A half-quantum vortex combines circular spin flow and circular mass flow, leading to the formation of vortex pairs that can be observed experimentally. Credit: Ella Maru Studio
Half-quantum vortices in superfluid helium have been discovered by researchers at Aalto University, Finland, and P.L. Kapitza Institute in Moscow. This vortex is considered to be a topological defect, seen in superconductors and superfluids, which carries a specific amount of circulating current.
This discovery of half-quantum vortices culminates a long search for these objects originally predicted to exist in superfluid helium in 1976. In the future, our discovery will provide access to the cores of half-quantum vortices, hosting isolated Majorana modes, exotic solitary particles. Understanding these modes is essential for the progress of quantum information processing, building a quantum computer.
Samuli Autti, Doctoral Candidate, Aalto University
A few central limitations and a number of possibilities are provided by macroscopic coherence in quantum systems, such as superconductors and superfluids. For example, the laws of quantum mechanics place a limitation on certain discrete values as far as the strength of circulating currents in these systems is concerned.
A half-quantum vortex uses the non-trivial topology of the underlying material to overcome this limitation, which is a topic directly related to the 2016 Nobel Prize in physics.
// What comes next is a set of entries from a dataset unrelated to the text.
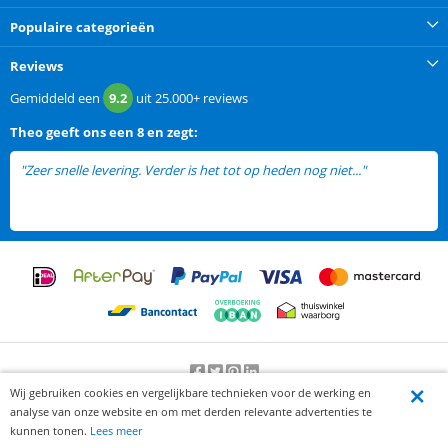
Populaire categorieën
Reviews
Gemiddeld een
9.2
uit
25.000+
reviews
Theo
geeft ons een
8 en zegt:
"Zeer snelle levering. Verder is het tot op heden nog niet..."
lees meer
Wij gebruiken cookies en vergelijkbare technieken voor de werking en
Beoordeling door klanten:
9.2
/
10
-
25000
beoordelingen
analyse van onze website en om met derden relevante advertenties te
© 2012-2026 Knaak Commerce B.V.
kunnen tonen.
Lees meer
Among the many emerging properties is one corresponding to the so-called Alice string feature in high-energy physics. According to this feature, a particle traveling around the string flips the sign of its charge. In general, the quantum character of these systems is already being used in ultra-sensitive SQUID amplifiers and various other significant quantum devices.
The recent issue of the online version of Physical Review Letters features the article titled Observation of Half-Quantum Vortices in Topological Superfluid 3He. Experiments were performed in the Low Temperature Laboratory at Aalto University.